* [WHAT NEEDS TO BE DONE]: From the line with "thumb tip: (699, 558)" through the line with "index pip: (775, 500)", inclusive, return each line of the data below exactly and leave the rest out.

(Limb landmark coordinates)
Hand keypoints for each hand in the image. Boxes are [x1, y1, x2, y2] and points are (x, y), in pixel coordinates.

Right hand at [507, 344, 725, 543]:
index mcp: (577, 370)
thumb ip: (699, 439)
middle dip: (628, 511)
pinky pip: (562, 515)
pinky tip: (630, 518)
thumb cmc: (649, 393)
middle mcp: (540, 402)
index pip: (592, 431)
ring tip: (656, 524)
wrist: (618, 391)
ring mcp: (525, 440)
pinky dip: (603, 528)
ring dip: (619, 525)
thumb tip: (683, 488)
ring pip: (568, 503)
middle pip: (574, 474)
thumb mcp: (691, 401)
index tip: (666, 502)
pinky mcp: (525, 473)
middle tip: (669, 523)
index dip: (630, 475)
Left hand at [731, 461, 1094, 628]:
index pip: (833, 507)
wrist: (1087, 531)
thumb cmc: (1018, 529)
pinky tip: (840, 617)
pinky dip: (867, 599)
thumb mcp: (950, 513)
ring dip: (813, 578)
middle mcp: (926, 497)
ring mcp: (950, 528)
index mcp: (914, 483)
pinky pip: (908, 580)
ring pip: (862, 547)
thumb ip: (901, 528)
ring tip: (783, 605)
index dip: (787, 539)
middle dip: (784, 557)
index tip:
==
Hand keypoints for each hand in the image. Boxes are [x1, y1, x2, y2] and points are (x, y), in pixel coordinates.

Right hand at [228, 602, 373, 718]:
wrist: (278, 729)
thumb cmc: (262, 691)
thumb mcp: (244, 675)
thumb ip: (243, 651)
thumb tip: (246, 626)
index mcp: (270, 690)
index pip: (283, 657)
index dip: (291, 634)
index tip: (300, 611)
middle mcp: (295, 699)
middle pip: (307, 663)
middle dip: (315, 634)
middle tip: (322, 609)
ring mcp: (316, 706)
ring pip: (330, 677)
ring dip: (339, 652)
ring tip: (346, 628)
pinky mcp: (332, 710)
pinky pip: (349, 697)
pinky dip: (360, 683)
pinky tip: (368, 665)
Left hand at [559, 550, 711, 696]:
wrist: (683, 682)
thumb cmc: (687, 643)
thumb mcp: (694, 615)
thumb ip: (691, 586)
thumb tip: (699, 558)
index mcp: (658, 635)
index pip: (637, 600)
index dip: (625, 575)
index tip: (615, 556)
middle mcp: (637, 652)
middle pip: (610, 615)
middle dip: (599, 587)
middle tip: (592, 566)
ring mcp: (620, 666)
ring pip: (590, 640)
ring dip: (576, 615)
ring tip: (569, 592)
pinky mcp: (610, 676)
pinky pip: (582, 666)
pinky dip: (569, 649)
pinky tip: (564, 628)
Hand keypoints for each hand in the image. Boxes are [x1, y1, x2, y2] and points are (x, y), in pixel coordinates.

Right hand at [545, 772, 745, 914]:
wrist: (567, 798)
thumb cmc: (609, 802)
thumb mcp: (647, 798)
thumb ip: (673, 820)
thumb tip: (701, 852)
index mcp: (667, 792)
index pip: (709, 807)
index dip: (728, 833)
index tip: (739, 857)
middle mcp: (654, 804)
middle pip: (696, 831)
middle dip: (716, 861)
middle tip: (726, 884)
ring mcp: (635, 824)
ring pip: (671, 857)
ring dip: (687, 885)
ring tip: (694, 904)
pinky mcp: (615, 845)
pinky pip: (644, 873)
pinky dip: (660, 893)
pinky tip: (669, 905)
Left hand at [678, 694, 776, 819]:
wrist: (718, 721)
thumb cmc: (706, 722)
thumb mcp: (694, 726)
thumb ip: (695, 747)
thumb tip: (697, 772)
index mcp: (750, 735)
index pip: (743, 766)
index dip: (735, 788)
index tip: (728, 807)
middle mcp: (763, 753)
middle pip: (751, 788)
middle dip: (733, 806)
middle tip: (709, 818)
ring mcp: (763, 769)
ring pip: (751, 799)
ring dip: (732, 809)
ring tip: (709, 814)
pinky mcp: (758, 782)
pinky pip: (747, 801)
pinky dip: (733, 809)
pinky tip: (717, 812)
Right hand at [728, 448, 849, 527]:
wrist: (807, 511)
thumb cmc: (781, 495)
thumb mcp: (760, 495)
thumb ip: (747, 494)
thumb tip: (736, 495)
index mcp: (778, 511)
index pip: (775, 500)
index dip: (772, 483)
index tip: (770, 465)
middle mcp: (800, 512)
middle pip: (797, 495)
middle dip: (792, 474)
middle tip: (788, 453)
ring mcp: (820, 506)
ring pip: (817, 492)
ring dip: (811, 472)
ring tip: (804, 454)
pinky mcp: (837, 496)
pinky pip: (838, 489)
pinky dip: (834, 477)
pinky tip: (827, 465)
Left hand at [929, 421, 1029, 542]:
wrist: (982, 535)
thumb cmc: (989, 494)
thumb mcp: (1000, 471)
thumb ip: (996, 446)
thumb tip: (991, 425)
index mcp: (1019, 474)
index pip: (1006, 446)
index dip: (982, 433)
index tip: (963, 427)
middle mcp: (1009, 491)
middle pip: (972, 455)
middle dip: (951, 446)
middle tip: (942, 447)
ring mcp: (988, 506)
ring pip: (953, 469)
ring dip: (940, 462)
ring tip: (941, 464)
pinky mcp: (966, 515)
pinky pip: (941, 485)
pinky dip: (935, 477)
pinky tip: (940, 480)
==
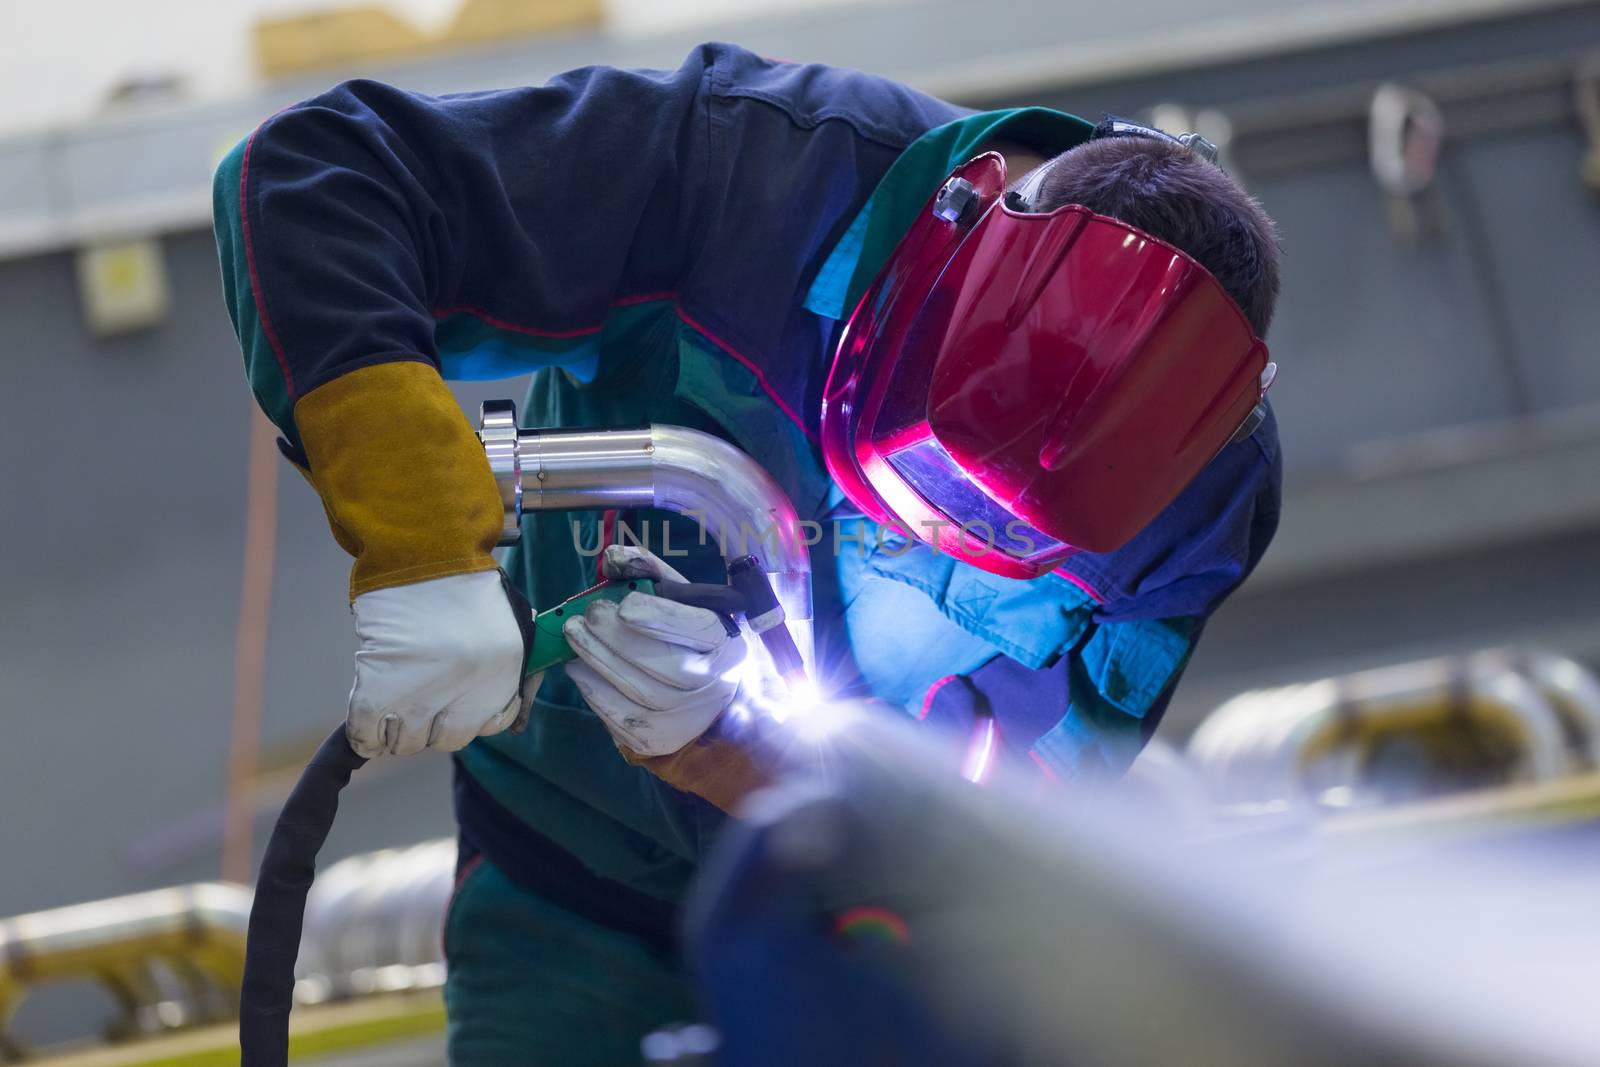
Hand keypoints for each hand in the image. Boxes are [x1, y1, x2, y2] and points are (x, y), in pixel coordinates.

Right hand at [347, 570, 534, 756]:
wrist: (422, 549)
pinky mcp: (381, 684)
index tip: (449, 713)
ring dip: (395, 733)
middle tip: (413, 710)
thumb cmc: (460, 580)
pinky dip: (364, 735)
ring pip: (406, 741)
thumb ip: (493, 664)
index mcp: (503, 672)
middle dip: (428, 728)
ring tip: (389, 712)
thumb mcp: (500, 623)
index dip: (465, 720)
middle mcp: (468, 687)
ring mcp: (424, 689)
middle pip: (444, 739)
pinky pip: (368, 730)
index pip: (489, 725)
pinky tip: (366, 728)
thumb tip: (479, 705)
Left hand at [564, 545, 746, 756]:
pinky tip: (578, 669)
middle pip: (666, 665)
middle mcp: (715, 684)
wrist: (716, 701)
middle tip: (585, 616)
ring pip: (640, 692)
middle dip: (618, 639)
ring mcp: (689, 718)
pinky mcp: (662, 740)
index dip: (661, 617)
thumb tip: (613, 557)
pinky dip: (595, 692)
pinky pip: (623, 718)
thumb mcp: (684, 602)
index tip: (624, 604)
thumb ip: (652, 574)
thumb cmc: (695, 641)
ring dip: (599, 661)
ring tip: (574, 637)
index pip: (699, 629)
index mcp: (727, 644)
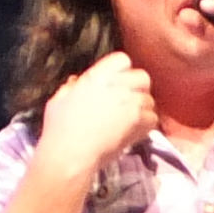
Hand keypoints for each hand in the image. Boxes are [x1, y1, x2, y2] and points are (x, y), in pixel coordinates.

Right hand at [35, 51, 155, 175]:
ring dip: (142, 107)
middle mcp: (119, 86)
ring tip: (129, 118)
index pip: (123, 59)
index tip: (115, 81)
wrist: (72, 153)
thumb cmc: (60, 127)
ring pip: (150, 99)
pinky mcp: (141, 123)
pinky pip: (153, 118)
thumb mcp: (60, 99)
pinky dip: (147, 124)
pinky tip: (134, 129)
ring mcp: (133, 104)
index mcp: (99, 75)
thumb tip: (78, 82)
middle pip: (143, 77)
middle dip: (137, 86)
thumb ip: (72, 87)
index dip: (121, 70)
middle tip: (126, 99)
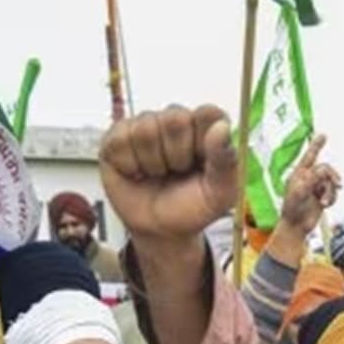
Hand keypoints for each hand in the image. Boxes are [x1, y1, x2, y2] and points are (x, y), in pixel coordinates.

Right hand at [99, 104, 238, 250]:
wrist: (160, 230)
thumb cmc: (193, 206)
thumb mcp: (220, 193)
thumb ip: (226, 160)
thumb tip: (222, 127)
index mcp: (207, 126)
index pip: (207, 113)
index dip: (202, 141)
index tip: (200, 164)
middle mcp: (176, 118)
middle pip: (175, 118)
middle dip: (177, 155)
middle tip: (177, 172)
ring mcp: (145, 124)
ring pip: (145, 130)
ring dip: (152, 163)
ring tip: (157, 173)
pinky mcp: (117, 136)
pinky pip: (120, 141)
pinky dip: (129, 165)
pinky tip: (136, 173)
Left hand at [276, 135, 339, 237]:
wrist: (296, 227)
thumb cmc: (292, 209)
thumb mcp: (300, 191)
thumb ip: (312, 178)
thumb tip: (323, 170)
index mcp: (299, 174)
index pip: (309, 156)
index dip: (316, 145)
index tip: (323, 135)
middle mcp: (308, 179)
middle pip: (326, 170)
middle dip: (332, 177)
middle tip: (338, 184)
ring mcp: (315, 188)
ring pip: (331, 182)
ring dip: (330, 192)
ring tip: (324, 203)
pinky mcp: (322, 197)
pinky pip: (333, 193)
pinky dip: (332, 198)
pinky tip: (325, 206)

* [ANSWER TO THE EXERCISE]:
thumb tip: (699, 558)
index mcp: (658, 635)
index pip: (637, 600)
index dip: (625, 575)
index tip: (615, 556)
middle mcp: (637, 652)
middle pip: (610, 615)
middle dip: (599, 587)
middle tip: (592, 566)
ring mcp: (620, 666)
ring pip: (590, 640)
ring dip: (576, 615)
ring tip: (569, 592)
pinky mcp: (610, 676)
pinky pip: (582, 666)
pinky dip: (569, 649)
pinky tip: (564, 628)
Hand keypoints for each hand in the image. Boxes are [x1, y1, x2, y2] and points are (x, y), in pixel coordinates.

Right hand at [545, 772, 745, 914]:
wrist: (567, 798)
thumb cmc: (609, 802)
thumb mcp: (647, 798)
thumb ip: (673, 820)
thumb tip: (701, 852)
index mcp: (667, 792)
index pip: (709, 807)
index dip: (728, 833)
index tip: (739, 857)
middle mcp: (654, 804)
middle pip: (696, 831)
middle dip: (716, 861)
middle tip: (726, 884)
ring mcp: (635, 824)
ring pip: (671, 857)
ring dip: (687, 885)
ring tip: (694, 904)
pinky mcp: (615, 845)
pinky pip: (644, 873)
pinky dip: (660, 893)
pinky tip: (669, 905)
Left hand at [678, 694, 776, 819]:
wrist: (718, 721)
thumb cmc: (706, 722)
thumb mcp: (694, 726)
thumb ip: (695, 747)
thumb tip: (697, 772)
index mcp: (750, 735)
index pip: (743, 766)
index dip: (735, 788)
index tip: (728, 807)
middle mcp: (763, 753)
middle pip: (751, 788)
middle dip: (733, 806)
middle tip: (709, 818)
ring mcp: (763, 769)
ring pip: (751, 799)
ring dip: (732, 809)
ring tip: (709, 814)
pinky mcp: (758, 782)
pinky pip: (747, 801)
pinky dip: (733, 809)
pinky tip: (717, 812)
Right hand at [728, 448, 849, 527]:
wrist: (807, 511)
thumb cmc: (781, 495)
thumb mcp: (760, 495)
thumb ip: (747, 494)
thumb tip: (736, 495)
index mcp: (778, 511)
index pip: (775, 500)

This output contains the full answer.